Long-term, U.S. manufacturing IP has been growing more slowly than the broader economy as services take a larger share of GDP. This structural trend means the IP report is less representative of overall economic activity than it was decades ago — but it remains essential for understanding the goods-producing sector and inflationary dynamics.
Track the 3-month moving average of manufacturing IP to filter out monthly noise. When the 3-month average turns negative year-over-year while capacity utilization is falling from above 78%, the manufacturing sector is entering a contraction. This often precedes broader economic weakness by 2–4 quarters.
Key Takeaways
- Industrial production measures physical output in manufacturing, mining, and utilities — it’s hard data, not a survey.
- Capacity utilization above 80% signals inflationary pressure; below 75% signals significant economic slack.
- Focus on manufacturing IP (75% of the index) and strip out weather-driven utility swings for a cleaner signal.
- Compare IP with PMI data — when both agree, the signal is strong; when they diverge, the PMI usually leads.

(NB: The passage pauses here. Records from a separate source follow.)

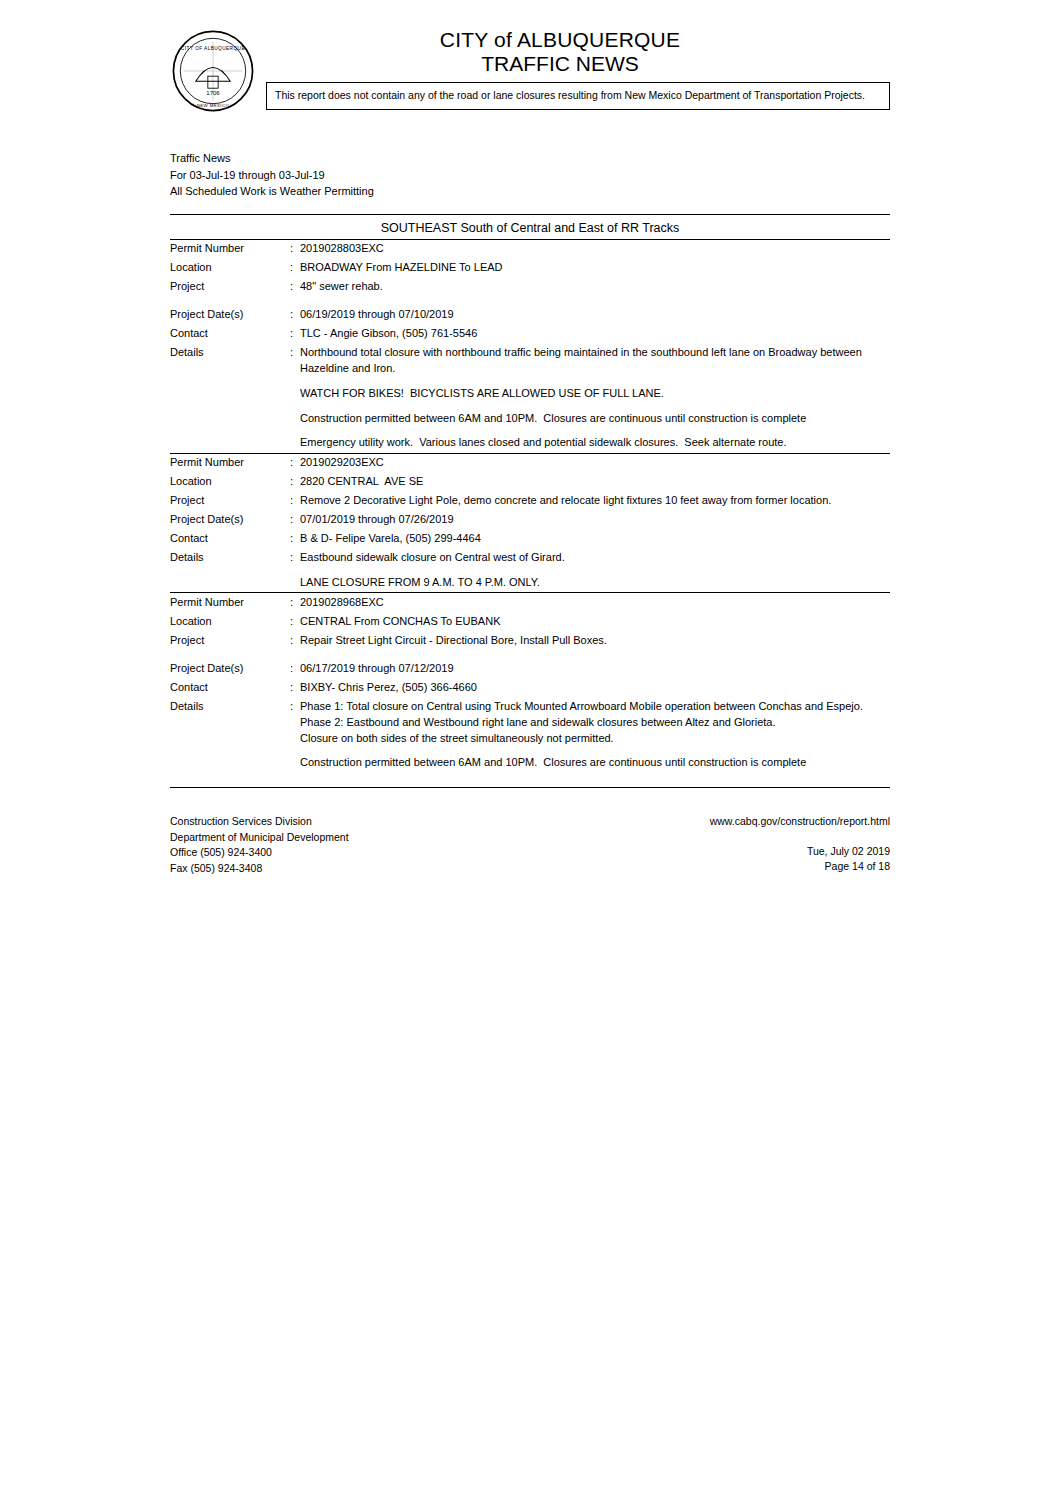1706 CITY OF ALBUQUERQUE NEW MEXICO
CITY of ALBUQUERQUE
TRAFFIC NEWS
This report does not contain any of the road or lane closures resulting from New Mexico Department of Transportation Projects.
Traffic News
For 03-Jul-19 through 03-Jul-19
All Scheduled Work is Weather Permitting
SOUTHEAST South of Central and East of RR Tracks
| Permit Number | : | 2019028803EXC |
| Location | : | BROADWAY From HAZELDINE To LEAD |
| Project | : | 48" sewer rehab. |
| Project Date(s) | : | 06/19/2019 through 07/10/2019 |
| Contact | : | TLC - Angie Gibson, (505) 761-5546 |
| Details | : | Northbound total closure with northbound traffic being maintained in the southbound left lane on Broadway between Hazeldine and Iron. WATCH FOR BIKES! BICYCLISTS ARE ALLOWED USE OF FULL LANE. Construction permitted between 6AM and 10PM. Closures are continuous until construction is complete Emergency utility work. Various lanes closed and potential sidewalk closures. Seek alternate route. |
| Permit Number | : | 2019029203EXC |
| Location | : | 2820 CENTRAL AVE SE |
| Project | : | Remove 2 Decorative Light Pole, demo concrete and relocate light fixtures 10 feet away from former location. |
| Project Date(s) | : | 07/01/2019 through 07/26/2019 |
| Contact | : | B & D- Felipe Varela, (505) 299-4464 |
| Details | : | Eastbound sidewalk closure on Central west of Girard. LANE CLOSURE FROM 9 A.M. TO 4 P.M. ONLY. |
| Permit Number | : | 2019028968EXC |
| Location | : | CENTRAL From CONCHAS To EUBANK |
| Project | : | Repair Street Light Circuit - Directional Bore, Install Pull Boxes. |
| Project Date(s) | : | 06/17/2019 through 07/12/2019 |
| Contact | : | BIXBY- Chris Perez, (505) 366-4660 |
| Details | : | Phase 1: Total closure on Central using Truck Mounted Arrowboard Mobile operation between Conchas and Espejo. Phase 2: Eastbound and Westbound right lane and sidewalk closures between Altez and Glorieta. Closure on both sides of the street simultaneously not permitted. Construction permitted between 6AM and 10PM. Closures are continuous until construction is complete |
Construction Services Division
Department of Municipal Development
Office (505) 924-3400
Fax (505) 924-3408
www.cabq.gov/construction/report.html
Tue, July 02 2019
Page 14 of 18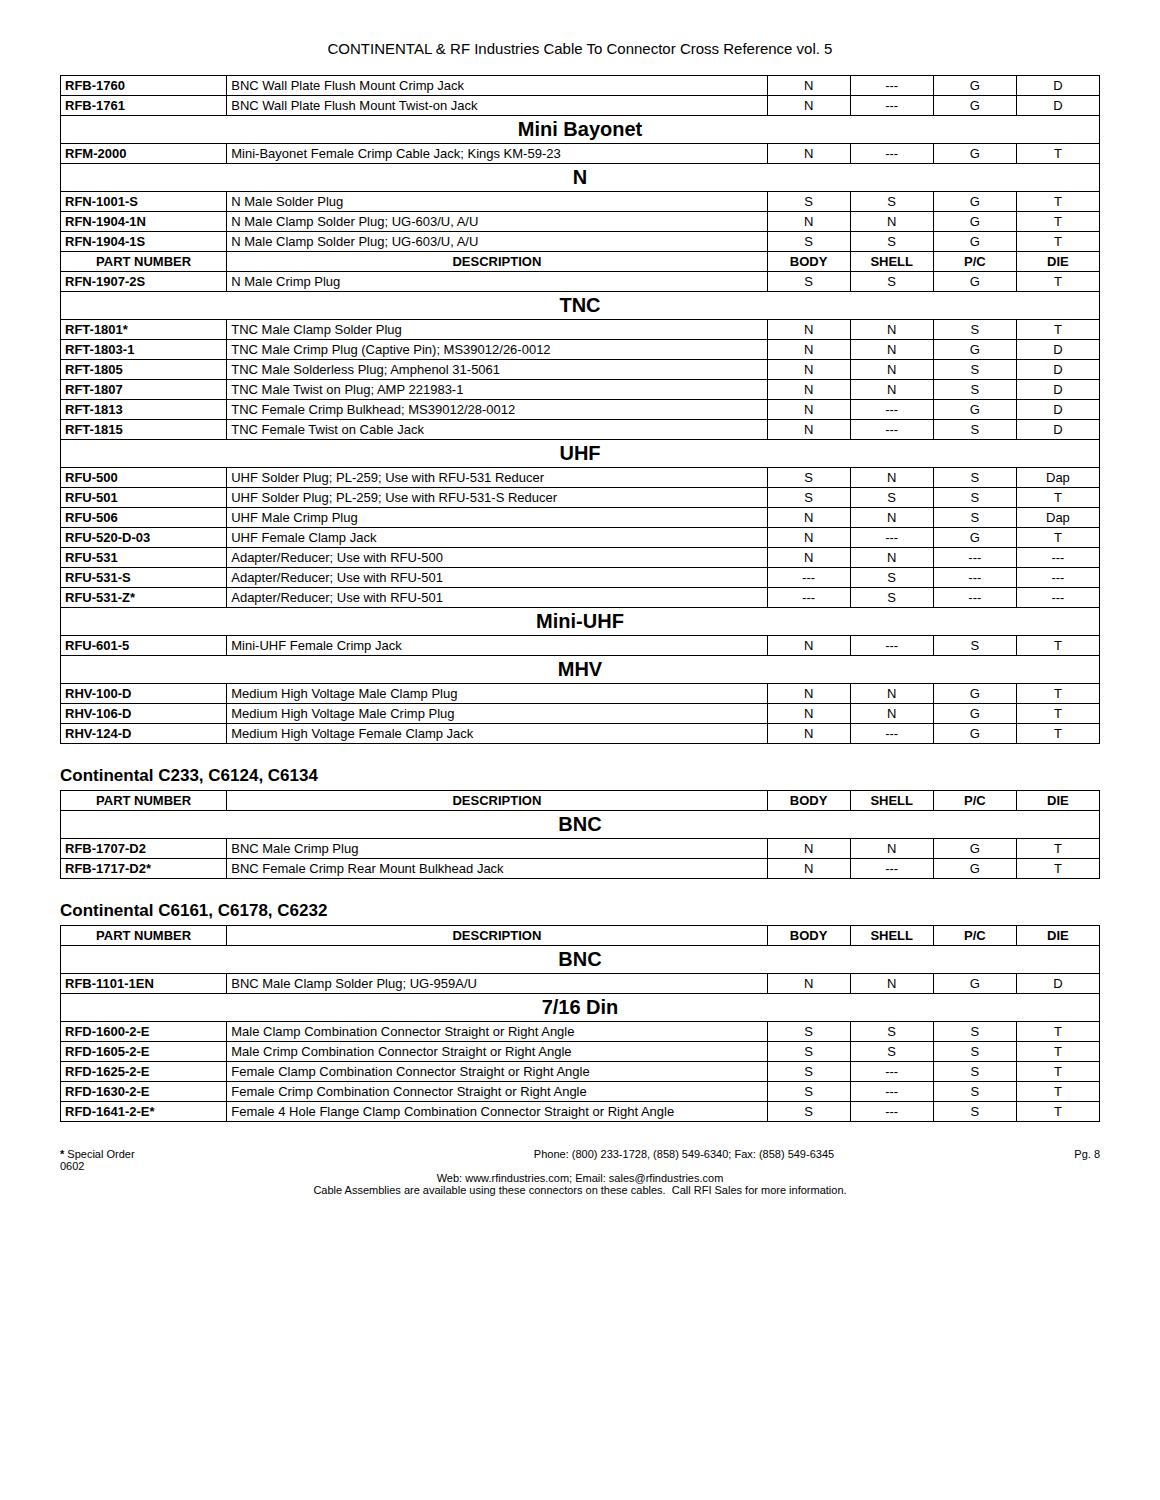CONTINENTAL & RF Industries Cable To Connector Cross Reference vol. 5
| RFB-1760 | BNC Wall Plate Flush Mount Crimp Jack | N | --- | G | D |
| RFB-1761 | BNC Wall Plate Flush Mount Twist-on Jack | N | --- | G | D |
| Mini Bayonet |
| RFM-2000 | Mini-Bayonet Female Crimp Cable Jack; Kings KM-59-23 | N | --- | G | T |
| N |
| RFN-1001-S | N Male Solder Plug | S | S | G | T |
| RFN-1904-1N | N Male Clamp Solder Plug; UG-603/U, A/U | N | N | G | T |
| RFN-1904-1S | N Male Clamp Solder Plug; UG-603/U, A/U | S | S | G | T |
| PART NUMBER | DESCRIPTION | BODY | SHELL | P/C | DIE |
| RFN-1907-2S | N Male Crimp Plug | S | S | G | T |
| TNC |
| RFT-1801* | TNC Male Clamp Solder Plug | N | N | S | T |
| RFT-1803-1 | TNC Male Crimp Plug (Captive Pin); MS39012/26-0012 | N | N | G | D |
| RFT-1805 | TNC Male Solderless Plug; Amphenol 31-5061 | N | N | S | D |
| RFT-1807 | TNC Male Twist on Plug; AMP 221983-1 | N | N | S | D |
| RFT-1813 | TNC Female Crimp Bulkhead; MS39012/28-0012 | N | --- | G | D |
| RFT-1815 | TNC Female Twist on Cable Jack | N | --- | S | D |
| UHF |
| RFU-500 | UHF Solder Plug; PL-259; Use with RFU-531 Reducer | S | N | S | Dap |
| RFU-501 | UHF Solder Plug; PL-259; Use with RFU-531-S Reducer | S | S | S | T |
| RFU-506 | UHF Male Crimp Plug | N | N | S | Dap |
| RFU-520-D-03 | UHF Female Clamp Jack | N | --- | G | T |
| RFU-531 | Adapter/Reducer; Use with RFU-500 | N | N | --- | --- |
| RFU-531-S | Adapter/Reducer; Use with RFU-501 | --- | S | --- | --- |
| RFU-531-Z* | Adapter/Reducer; Use with RFU-501 | --- | S | --- | --- |
| Mini-UHF |
| RFU-601-5 | Mini-UHF Female Crimp Jack | N | --- | S | T |
| MHV |
| RHV-100-D | Medium High Voltage Male Clamp Plug | N | N | G | T |
| RHV-106-D | Medium High Voltage Male Crimp Plug | N | N | G | T |
| RHV-124-D | Medium High Voltage Female Clamp Jack | N | --- | G | T |
Continental C233, C6124, C6134
| PART NUMBER | DESCRIPTION | BODY | SHELL | P/C | DIE |
| --- | --- | --- | --- | --- | --- |
| BNC |
| RFB-1707-D2 | BNC Male Crimp Plug | N | N | G | T |
| RFB-1717-D2* | BNC Female Crimp Rear Mount Bulkhead Jack | N | --- | G | T |
Continental C6161, C6178, C6232
| PART NUMBER | DESCRIPTION | BODY | SHELL | P/C | DIE |
| --- | --- | --- | --- | --- | --- |
| BNC |
| RFB-1101-1EN | BNC Male Clamp Solder Plug; UG-959A/U | N | N | G | D |
| 7/16 Din |
| RFD-1600-2-E | Male Clamp Combination Connector Straight or Right Angle | S | S | S | T |
| RFD-1605-2-E | Male Crimp Combination Connector Straight or Right Angle | S | S | S | T |
| RFD-1625-2-E | Female Clamp Combination Connector Straight or Right Angle | S | --- | S | T |
| RFD-1630-2-E | Female Crimp Combination Connector Straight or Right Angle | S | --- | S | T |
| RFD-1641-2-E* | Female 4 Hole Flange Clamp Combination Connector Straight or Right Angle | S | --- | S | T |
* Special Order
0602
Pg. 8
Phone: (800) 233-1728, (858) 549-6340; Fax: (858) 549-6345
Web: www.rfindustries.com; Email: sales@rfindustries.com
Cable Assemblies are available using these connectors on these cables. Call RFI Sales for more information.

- The report directly influences industrial, materials, and energy stocks, plus Fed policy expectations via capacity utilization.
Frequently Asked Questions
What is industrial production?
Industrial production is a monthly index published by the Federal Reserve that measures the real (inflation-adjusted) output of the U.S. manufacturing, mining, and electric/gas utility sectors. It tracks physical volume of production, not dollar values.
What does capacity utilization tell us?
Capacity utilization shows what percentage of total productive capacity is currently in use. It’s a key inflation gauge — readings above 80% historically signal price pressures are building, while readings below 75% indicate significant slack. The Fed closely monitors this metric when making rate decisions.
How does industrial production relate to GDP?
Manufacturing, mining, and utilities are components of GDP, so IP directly feeds into GDP estimates. However, because services now dominate the U.S. economy (about 70% of GDP), IP only captures part of the picture. It remains critical for understanding the goods-producing sector.
Why is manufacturing IP more important than mining or utilities?
Manufacturing represents about 75% of the index and is most responsive to economic cycles. Mining output is heavily influenced by commodity prices (especially oil), while utility output swings with weather. Manufacturing IP gives the clearest read on underlying economic momentum.
How often is industrial production revised?
The Fed revises IP data significantly — sometimes months after initial release. Annual benchmark revisions in March can reshape the entire recent history. Always treat any single month’s reading as preliminary and focus on the 3-month trend for more reliable signals.